[[ Data for this task open ]]
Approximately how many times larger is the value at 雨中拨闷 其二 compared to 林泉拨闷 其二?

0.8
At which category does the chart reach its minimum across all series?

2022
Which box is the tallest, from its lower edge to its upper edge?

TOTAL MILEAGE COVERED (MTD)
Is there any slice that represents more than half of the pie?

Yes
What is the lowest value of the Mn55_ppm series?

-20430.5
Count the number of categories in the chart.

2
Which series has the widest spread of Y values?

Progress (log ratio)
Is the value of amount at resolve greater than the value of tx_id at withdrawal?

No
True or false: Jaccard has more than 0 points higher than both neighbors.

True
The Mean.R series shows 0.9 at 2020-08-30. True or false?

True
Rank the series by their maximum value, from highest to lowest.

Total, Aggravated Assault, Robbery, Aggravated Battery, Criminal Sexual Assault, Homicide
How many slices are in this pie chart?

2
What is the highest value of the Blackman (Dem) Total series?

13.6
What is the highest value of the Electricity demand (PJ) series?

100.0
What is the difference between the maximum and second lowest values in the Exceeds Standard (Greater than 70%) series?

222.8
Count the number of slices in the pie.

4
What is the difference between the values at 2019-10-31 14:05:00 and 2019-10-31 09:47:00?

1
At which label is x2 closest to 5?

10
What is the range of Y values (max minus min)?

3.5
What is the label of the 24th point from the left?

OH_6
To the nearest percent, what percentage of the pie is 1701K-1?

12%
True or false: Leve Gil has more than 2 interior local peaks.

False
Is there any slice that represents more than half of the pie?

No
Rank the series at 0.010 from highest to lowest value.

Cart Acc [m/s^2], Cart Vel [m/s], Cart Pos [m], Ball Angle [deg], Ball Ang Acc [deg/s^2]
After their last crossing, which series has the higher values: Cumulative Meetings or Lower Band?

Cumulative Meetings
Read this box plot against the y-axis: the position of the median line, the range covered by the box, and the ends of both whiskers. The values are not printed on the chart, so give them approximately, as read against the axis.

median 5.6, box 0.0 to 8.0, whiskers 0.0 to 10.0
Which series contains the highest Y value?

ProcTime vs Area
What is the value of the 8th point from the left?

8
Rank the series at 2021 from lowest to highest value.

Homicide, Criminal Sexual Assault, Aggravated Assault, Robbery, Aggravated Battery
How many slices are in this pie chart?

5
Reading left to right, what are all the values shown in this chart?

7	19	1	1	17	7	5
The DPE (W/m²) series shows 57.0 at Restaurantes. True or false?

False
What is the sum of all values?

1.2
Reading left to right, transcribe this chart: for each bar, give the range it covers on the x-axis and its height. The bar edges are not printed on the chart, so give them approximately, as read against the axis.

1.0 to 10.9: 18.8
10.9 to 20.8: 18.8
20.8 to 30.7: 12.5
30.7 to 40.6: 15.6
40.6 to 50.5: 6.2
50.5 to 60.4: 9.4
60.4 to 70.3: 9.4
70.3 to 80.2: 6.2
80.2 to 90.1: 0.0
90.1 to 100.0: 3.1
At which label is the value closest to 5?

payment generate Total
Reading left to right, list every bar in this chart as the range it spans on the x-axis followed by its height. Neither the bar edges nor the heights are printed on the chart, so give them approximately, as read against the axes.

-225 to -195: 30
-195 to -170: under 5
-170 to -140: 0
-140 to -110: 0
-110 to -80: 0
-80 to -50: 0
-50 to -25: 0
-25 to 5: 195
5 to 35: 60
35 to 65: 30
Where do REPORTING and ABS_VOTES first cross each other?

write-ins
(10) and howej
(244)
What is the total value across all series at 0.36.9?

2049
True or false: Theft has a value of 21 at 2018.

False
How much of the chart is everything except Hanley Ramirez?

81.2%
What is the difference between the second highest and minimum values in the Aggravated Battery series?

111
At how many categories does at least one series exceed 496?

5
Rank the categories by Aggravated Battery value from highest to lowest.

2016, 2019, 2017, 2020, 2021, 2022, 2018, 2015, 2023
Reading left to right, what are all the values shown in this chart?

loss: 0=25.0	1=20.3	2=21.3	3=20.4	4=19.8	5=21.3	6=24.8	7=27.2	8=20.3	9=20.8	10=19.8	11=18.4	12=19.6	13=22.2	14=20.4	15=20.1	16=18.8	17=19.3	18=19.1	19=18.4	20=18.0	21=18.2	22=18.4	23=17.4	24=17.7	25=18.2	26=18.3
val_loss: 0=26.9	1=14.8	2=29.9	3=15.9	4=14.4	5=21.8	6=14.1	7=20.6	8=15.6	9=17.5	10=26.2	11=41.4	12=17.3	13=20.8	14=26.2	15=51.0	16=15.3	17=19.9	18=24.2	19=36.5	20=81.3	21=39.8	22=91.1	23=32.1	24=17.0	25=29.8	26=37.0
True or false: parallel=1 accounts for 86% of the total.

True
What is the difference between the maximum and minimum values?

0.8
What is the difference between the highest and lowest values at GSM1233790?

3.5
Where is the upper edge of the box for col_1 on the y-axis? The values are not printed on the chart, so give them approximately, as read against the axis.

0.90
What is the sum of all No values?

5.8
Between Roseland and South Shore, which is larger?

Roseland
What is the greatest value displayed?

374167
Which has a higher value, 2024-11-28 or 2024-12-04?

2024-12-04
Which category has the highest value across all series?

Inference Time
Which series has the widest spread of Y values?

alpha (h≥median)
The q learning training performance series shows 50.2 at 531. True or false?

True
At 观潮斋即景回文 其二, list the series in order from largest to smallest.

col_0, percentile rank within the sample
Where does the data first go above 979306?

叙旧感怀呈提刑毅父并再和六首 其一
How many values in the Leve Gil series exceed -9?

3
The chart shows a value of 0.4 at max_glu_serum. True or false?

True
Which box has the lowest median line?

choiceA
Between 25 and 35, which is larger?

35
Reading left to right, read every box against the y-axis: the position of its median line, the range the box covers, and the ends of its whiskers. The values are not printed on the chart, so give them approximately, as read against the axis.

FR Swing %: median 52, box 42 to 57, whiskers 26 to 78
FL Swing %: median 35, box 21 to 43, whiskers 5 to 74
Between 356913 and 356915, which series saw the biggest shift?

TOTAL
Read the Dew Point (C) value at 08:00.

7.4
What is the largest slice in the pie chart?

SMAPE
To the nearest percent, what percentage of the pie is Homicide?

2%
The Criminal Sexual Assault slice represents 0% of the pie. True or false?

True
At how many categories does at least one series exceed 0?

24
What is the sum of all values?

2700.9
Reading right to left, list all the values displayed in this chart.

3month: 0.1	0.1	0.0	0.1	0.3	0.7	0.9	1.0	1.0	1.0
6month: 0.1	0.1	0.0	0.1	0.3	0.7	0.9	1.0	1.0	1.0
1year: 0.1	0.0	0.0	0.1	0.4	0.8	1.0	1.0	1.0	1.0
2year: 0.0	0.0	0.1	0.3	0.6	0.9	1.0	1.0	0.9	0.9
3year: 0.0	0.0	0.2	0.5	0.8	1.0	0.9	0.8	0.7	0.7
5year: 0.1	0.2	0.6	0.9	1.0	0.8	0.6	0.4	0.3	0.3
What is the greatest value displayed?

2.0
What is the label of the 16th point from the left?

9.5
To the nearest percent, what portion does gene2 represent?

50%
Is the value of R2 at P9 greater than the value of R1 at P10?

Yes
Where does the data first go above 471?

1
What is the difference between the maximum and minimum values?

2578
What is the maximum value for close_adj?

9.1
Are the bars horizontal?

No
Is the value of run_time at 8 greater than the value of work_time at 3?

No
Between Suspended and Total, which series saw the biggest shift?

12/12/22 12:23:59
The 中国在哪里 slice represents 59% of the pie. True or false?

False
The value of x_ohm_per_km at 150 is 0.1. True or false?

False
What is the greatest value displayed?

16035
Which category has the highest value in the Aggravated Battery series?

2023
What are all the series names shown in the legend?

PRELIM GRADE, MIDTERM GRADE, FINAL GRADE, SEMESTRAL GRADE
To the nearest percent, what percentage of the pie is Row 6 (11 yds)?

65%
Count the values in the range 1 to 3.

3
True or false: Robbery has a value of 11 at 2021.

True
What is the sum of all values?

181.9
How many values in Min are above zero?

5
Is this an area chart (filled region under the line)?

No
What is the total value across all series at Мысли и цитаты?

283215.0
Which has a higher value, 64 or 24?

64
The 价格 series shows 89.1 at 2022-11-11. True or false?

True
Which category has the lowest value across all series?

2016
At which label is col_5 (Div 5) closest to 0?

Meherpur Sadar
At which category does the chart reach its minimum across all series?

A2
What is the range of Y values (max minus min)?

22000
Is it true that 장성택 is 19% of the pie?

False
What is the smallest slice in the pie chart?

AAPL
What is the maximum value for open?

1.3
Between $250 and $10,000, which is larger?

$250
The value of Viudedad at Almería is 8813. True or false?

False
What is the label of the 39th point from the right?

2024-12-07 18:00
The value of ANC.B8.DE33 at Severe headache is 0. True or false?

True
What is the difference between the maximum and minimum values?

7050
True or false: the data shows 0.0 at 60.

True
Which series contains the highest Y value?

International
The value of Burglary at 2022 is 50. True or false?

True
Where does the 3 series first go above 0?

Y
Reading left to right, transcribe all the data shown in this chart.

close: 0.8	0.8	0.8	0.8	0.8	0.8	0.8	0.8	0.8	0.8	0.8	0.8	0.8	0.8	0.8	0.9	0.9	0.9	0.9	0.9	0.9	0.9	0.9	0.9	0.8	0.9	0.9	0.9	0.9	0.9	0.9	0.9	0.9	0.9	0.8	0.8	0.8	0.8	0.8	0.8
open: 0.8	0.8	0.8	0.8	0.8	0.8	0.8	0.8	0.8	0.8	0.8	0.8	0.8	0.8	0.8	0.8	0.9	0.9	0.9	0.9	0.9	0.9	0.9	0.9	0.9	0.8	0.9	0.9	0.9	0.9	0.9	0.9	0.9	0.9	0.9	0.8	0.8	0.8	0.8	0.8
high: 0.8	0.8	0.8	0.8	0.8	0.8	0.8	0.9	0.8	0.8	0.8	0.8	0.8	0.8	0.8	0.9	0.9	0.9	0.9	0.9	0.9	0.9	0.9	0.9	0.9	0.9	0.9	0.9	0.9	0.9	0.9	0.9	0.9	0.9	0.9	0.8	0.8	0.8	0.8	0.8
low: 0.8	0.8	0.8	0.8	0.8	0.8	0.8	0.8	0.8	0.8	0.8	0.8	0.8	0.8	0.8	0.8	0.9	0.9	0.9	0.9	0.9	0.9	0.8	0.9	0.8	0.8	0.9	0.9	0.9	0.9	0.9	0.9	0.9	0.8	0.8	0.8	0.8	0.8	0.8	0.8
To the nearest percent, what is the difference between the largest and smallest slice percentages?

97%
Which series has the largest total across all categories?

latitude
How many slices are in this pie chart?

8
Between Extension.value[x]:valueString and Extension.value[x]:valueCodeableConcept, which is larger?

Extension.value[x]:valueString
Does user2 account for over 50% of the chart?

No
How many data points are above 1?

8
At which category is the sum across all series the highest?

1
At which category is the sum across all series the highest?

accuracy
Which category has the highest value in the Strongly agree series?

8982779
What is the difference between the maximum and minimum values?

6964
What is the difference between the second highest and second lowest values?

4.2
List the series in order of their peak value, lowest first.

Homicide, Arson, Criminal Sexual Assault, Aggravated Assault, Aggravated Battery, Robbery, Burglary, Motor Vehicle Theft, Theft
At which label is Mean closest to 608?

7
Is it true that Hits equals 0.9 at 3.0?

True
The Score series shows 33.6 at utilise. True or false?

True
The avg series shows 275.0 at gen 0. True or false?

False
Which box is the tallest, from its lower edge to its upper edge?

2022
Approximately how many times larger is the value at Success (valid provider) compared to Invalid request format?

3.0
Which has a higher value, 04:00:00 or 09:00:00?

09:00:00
[[ Data for this task closed ]]
*Assignment:*
Can you print the lines above unchanged, beginning with the first line and going on through the line that contains "What is the difference between the maximum and second"?

*Written answer:*
Approximately how many times larger is the value at 雨中拨闷 其二 compared to 林泉拨闷 其二?

0.8
At which category does the chart reach its minimum across all series?

2022
Which box is the tallest, from its lower edge to its upper edge?

TOTAL MILEAGE COVERED (MTD)
Is there any slice that represents more than half of the pie?

Yes
What is the lowest value of the Mn55_ppm series?

-20430.5
Count the number of categories in the chart.

2
Which series has the widest spread of Y values?

Progress (log ratio)
Is the value of amount at resolve greater than the value of tx_id at withdrawal?

No
True or false: Jaccard has more than 0 points higher than both neighbors.

True
The Mean.R series shows 0.9 at 2020-08-30. True or false?

True
Rank the series by their maximum value, from highest to lowest.

Total, Aggravated Assault, Robbery, Aggravated Battery, Criminal Sexual Assault, Homicide
How many slices are in this pie chart?

2
What is the highest value of the Blackman (Dem) Total series?

13.6
What is the highest value of the Electricity demand (PJ) series?

100.0
What is the difference between the maximum and second lowest values in the Exceeds Standard (Greater than 70%) series?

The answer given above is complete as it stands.